» PROVIDED TEXT
╭──
One Hundred Percent Tumor Necrosis is Associated with Survival in Ewing Sarcoma

Abstract

Background and Objectives:
Ewing sarcoma is a primary malignancy affecting both bone and soft tissue. Following preoperative chemotherapy and surgical resection, histologic response (tumor necrosis) is correlated with patient survival. The most prognostic cutoff for tumor necrosis continues to be debated. The objective of this study was to explore several cutoffs and determine their prognostic value in a contemporary cohort of Ewing sarcoma patients.

Methods:
The National Cancer Database was used to identify 564 patients with osseous and soft tissue tumors in the Ewing sarcoma family from 2010 to 2015. All patients had documented preoperative chemotherapy, surgical resection, and vital status. Survival was stratified by tumor necrosis using Kaplan Meier analysis. 356 patients with osseous tumors were included in multivariate logistic and cox regression analyses to identify predictors of histologic response and survival, respectively.

Results:
In a combined soft tissue and osseous tumor cohort, there was a significant difference (p = 0.01, log-rank test) in overall survival between patients with 100% necrosis and patients with less than 100% necrosis. This was observed over the 5-year study period. Other cutoffs were not statistically different. In patients with osseous tumors, less than 100% necrosis was negatively associated with survival (HR 3.48 [95% CI 1.19-10.13]; p< 0.05), with only skip metastasis having a stronger negative association (HR 4.31 [95% CI 1.22-15.29]; p< 0.05). Male sex (OR 0.50 [95% CI 0.28-0.90]; p<0.05), tumors located in the axial skeleton (OR 0.30 [95% CI 0.12- 0.77]; p<0.05), and positive surgical margins (OR 0.28 [95% CI 0.08-0.95]; p<0.05) were negatively associated with 100% necrosis.

Conclusion and Implications:
A cutoff of 100% tumor necrosis was associated with improved survival in Ewing sarcoma. This association was strong relative to other commonly used prognostic factors in osseous cases and is a valuable tool to counsel patients and guide future clinical trials.
╰──
» DATA PROVIDED
╭──
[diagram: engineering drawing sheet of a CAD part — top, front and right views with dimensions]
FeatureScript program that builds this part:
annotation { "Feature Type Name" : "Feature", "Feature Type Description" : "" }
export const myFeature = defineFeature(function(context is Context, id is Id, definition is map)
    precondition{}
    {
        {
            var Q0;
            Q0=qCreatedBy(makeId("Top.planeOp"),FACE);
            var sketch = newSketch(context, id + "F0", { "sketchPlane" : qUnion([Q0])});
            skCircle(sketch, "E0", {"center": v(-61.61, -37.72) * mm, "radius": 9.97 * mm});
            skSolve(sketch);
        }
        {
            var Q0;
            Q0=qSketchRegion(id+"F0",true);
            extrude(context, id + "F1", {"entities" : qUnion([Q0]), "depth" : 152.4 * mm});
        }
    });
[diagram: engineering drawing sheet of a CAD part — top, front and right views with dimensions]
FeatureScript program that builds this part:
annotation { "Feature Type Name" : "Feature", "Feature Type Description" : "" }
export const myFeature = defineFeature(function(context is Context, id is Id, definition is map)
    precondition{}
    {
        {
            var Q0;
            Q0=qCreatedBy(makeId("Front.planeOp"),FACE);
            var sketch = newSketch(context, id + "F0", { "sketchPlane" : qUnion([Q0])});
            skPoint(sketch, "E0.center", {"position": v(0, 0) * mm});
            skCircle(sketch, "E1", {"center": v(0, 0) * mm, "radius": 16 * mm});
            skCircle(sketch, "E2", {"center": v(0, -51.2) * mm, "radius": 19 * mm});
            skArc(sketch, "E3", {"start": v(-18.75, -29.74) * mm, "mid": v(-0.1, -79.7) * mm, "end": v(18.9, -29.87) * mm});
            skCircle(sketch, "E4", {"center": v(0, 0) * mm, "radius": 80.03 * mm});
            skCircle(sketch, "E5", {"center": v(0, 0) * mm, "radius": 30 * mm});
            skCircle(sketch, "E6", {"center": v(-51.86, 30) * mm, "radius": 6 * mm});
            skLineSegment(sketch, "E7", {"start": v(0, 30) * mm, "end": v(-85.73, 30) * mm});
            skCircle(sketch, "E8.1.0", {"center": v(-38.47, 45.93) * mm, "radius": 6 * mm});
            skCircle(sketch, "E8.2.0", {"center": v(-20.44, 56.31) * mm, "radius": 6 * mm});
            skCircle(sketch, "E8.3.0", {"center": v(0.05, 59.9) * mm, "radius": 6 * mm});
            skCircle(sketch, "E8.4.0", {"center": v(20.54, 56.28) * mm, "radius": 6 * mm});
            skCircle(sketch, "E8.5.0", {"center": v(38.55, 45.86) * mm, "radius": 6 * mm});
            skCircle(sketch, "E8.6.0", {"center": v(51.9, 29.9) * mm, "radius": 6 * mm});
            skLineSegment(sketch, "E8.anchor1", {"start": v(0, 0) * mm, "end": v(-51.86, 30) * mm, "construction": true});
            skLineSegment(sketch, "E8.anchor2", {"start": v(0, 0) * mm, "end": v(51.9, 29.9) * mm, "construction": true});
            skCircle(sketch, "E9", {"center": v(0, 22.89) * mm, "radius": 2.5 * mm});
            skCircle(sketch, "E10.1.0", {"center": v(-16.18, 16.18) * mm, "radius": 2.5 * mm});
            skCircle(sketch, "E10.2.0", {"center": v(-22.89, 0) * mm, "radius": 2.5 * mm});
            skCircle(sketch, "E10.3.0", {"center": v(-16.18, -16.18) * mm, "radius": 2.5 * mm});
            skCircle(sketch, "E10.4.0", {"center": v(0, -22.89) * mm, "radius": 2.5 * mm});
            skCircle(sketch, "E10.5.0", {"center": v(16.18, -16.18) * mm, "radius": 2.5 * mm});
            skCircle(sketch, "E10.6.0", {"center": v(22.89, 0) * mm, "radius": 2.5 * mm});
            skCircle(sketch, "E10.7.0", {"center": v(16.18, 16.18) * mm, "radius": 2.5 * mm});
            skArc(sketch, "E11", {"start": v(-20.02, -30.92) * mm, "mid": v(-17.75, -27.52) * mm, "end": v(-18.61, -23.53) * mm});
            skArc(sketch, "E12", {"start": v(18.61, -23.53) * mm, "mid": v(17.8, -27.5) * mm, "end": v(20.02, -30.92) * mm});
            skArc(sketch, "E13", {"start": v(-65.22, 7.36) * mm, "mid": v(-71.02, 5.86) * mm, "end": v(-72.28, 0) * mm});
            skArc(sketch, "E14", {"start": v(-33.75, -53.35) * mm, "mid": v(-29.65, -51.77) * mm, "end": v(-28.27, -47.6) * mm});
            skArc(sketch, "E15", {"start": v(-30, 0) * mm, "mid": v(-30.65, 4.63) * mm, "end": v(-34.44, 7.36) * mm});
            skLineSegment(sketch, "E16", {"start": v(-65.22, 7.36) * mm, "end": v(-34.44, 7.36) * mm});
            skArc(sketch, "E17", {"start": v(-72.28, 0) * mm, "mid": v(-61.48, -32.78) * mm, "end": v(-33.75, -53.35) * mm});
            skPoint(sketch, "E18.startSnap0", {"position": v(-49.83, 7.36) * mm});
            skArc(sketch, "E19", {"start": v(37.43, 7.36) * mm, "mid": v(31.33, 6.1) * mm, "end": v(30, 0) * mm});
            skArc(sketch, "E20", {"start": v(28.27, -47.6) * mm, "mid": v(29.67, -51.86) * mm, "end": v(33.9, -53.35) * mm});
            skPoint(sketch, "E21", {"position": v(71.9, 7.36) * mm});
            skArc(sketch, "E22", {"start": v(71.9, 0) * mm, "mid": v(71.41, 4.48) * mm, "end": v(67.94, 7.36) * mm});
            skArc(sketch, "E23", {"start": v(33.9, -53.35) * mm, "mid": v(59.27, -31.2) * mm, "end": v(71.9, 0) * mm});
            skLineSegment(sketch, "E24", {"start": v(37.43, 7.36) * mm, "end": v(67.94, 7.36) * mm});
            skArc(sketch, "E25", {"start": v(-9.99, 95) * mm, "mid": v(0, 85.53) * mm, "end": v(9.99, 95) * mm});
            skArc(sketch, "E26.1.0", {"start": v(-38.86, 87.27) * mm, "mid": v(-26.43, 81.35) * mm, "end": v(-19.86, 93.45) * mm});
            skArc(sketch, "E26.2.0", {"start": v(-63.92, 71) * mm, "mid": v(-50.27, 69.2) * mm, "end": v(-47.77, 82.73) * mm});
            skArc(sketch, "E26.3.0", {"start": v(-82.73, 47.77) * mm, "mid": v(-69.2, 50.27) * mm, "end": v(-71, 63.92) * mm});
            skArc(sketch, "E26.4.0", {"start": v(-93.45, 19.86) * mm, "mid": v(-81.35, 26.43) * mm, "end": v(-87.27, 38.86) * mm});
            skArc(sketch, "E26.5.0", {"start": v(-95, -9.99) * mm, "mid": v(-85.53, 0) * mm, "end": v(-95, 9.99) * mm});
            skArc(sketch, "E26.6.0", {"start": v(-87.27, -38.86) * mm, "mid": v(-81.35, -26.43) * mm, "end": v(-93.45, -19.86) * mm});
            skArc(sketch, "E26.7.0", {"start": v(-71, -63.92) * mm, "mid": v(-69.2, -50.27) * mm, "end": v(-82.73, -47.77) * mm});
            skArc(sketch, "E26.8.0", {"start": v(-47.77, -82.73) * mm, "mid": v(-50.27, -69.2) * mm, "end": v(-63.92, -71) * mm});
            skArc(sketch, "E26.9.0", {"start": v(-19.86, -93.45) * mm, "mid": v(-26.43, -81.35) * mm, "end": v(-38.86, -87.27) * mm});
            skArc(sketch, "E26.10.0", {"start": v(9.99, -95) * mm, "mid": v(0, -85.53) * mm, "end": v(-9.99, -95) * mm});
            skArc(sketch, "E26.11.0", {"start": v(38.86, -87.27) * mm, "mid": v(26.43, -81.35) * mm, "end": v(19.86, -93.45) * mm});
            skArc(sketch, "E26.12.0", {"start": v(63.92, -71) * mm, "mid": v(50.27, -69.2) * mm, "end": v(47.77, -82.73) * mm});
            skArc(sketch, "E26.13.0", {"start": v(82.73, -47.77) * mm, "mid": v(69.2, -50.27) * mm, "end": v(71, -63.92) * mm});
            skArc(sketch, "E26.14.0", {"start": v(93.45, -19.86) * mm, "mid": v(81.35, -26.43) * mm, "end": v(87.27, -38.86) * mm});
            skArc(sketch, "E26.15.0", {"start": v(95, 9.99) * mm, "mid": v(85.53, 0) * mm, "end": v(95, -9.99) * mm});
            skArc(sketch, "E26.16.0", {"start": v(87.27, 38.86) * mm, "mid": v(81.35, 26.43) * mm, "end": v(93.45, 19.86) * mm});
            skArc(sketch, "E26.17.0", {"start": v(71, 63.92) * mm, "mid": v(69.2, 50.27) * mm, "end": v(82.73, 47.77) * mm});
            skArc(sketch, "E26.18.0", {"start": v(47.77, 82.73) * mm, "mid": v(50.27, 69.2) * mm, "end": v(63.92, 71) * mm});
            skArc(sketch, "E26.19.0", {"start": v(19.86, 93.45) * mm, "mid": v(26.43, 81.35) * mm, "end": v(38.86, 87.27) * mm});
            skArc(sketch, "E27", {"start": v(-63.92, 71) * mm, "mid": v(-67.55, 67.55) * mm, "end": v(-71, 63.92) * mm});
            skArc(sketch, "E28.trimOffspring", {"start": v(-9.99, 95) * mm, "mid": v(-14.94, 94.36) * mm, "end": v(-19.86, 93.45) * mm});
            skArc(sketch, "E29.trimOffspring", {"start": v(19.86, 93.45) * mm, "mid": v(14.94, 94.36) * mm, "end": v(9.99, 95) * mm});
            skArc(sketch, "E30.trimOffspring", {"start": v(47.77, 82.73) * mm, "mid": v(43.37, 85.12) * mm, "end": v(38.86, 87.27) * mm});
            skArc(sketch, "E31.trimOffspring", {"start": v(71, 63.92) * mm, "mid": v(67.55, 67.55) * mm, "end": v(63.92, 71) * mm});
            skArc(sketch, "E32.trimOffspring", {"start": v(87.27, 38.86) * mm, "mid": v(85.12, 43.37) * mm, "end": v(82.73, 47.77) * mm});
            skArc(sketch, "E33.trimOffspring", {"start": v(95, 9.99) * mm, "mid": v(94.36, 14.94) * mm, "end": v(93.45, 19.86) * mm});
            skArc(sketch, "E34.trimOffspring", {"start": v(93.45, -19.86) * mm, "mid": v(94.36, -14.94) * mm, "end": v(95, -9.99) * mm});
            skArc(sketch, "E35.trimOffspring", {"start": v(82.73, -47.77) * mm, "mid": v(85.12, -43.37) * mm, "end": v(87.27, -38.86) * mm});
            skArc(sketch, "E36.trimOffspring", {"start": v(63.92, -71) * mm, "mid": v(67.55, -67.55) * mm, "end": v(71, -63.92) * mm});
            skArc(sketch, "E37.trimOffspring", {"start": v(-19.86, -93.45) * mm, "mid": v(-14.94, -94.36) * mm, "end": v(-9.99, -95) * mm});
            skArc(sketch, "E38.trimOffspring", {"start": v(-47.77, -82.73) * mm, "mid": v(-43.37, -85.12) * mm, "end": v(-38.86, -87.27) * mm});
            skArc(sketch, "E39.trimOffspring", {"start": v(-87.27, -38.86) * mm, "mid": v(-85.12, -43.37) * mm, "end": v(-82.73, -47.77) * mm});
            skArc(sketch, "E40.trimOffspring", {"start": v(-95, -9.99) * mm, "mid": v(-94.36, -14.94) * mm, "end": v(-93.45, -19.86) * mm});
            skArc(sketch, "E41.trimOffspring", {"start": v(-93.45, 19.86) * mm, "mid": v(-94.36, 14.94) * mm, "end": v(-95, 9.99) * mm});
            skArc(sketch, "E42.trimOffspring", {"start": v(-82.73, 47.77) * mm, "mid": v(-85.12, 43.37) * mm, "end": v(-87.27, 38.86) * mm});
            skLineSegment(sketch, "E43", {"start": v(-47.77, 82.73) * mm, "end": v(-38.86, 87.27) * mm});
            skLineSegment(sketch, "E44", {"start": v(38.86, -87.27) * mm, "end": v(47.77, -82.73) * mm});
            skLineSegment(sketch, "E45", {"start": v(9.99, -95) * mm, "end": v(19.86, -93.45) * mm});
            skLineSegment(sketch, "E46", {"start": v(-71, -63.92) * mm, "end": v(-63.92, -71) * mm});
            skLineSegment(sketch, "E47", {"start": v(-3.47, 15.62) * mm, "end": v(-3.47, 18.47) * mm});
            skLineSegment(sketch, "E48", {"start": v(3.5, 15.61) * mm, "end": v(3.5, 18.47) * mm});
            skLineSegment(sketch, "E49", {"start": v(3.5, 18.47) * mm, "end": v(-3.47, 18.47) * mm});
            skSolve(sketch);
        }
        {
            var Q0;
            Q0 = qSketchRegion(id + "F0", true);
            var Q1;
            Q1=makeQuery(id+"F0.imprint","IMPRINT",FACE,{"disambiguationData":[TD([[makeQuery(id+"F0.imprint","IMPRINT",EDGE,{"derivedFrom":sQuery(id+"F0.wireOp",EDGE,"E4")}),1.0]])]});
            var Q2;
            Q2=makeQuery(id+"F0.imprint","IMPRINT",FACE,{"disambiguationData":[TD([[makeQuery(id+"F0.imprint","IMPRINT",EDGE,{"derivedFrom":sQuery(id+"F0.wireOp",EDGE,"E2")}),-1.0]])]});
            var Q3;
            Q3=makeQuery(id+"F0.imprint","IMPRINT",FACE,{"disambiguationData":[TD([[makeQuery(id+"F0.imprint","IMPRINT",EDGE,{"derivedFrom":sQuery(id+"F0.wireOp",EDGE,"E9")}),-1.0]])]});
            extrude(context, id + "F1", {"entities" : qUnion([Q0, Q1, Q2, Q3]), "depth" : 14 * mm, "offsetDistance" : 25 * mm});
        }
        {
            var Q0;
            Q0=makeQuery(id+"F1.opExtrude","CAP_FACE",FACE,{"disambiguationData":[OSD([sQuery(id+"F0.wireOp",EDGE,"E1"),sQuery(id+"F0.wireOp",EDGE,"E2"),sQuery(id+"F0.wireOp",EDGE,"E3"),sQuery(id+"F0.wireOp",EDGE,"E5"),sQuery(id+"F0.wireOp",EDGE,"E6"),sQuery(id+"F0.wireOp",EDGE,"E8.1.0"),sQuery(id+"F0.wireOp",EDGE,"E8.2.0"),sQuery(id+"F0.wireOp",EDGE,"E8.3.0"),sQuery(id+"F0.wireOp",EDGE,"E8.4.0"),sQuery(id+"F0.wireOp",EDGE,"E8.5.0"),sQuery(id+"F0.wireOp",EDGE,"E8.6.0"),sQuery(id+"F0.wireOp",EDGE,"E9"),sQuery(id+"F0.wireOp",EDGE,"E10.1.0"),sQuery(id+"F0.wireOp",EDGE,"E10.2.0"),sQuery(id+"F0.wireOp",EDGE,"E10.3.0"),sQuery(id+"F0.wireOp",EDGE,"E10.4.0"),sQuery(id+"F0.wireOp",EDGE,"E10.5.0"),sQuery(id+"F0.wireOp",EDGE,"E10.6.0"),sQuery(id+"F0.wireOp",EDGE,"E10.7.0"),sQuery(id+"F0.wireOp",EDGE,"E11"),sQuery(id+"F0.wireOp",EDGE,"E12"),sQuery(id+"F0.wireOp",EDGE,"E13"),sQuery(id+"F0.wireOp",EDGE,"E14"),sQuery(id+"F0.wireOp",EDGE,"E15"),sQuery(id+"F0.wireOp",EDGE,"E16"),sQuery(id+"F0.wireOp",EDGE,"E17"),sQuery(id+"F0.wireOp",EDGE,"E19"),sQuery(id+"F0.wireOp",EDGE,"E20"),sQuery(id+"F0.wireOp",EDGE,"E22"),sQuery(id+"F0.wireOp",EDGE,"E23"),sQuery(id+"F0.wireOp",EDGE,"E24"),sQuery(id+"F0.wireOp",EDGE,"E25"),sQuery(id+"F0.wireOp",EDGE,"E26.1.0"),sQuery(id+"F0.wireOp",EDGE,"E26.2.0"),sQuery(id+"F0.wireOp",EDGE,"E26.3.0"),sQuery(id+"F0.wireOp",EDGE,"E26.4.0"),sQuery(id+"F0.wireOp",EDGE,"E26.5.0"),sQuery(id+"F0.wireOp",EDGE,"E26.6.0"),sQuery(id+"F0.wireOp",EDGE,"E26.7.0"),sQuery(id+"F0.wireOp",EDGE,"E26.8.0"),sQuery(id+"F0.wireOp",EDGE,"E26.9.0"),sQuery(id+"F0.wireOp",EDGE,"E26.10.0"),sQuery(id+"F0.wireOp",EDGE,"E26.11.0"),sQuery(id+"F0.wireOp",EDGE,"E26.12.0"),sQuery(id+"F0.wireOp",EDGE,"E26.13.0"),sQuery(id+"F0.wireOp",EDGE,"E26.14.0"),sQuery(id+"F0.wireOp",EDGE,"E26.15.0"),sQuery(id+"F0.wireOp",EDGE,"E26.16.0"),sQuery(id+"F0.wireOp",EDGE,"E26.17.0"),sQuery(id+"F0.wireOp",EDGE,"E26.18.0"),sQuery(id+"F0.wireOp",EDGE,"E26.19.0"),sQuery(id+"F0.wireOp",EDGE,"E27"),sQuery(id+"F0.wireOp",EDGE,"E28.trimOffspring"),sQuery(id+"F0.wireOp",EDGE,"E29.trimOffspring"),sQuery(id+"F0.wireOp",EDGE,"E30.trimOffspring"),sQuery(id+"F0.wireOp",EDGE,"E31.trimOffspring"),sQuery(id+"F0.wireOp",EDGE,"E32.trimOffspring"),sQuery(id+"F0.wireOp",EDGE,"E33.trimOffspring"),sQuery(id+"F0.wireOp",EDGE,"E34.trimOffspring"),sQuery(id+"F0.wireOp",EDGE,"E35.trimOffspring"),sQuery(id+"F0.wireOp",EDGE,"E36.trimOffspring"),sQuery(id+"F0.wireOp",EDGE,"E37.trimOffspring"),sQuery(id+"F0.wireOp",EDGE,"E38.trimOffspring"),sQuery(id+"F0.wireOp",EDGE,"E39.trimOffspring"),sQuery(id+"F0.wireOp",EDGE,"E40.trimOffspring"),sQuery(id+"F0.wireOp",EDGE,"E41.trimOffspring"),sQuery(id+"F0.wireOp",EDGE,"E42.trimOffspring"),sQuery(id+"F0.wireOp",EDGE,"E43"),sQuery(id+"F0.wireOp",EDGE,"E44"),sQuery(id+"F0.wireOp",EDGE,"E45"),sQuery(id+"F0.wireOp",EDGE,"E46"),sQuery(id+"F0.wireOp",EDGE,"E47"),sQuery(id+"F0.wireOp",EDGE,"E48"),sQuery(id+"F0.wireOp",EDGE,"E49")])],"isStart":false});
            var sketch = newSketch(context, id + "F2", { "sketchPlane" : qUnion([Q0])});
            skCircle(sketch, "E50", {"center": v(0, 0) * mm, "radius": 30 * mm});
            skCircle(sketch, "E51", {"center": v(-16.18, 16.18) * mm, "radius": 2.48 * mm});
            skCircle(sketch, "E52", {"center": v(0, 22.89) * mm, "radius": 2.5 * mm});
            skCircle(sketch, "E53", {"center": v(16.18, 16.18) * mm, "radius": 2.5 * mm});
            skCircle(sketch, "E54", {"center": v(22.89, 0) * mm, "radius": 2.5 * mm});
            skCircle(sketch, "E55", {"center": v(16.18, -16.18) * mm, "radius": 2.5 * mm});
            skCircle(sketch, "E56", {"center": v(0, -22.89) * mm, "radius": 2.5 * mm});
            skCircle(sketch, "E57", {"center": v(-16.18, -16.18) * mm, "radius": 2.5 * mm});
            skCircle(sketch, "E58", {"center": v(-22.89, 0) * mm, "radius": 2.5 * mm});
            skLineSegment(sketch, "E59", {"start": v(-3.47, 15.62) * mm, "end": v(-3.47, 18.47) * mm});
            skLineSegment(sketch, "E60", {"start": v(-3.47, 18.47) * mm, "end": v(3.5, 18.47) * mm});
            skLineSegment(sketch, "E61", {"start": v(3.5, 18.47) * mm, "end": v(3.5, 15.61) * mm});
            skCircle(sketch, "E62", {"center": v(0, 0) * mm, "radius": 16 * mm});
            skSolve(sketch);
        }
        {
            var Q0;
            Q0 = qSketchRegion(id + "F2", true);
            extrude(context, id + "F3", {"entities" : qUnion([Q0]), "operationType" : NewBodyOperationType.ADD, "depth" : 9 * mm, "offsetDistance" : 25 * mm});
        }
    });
╰──
» TASK
In the Ewing sarcoma abstract, which factor had a stronger negative association with survival than less than 100% necrosis among patients with osseous tumors?

» ANSWER TO THIS PROBLEM
Skip metastasis (HR 4.31 [95% CI 1.22-15.29]; p< 0.05).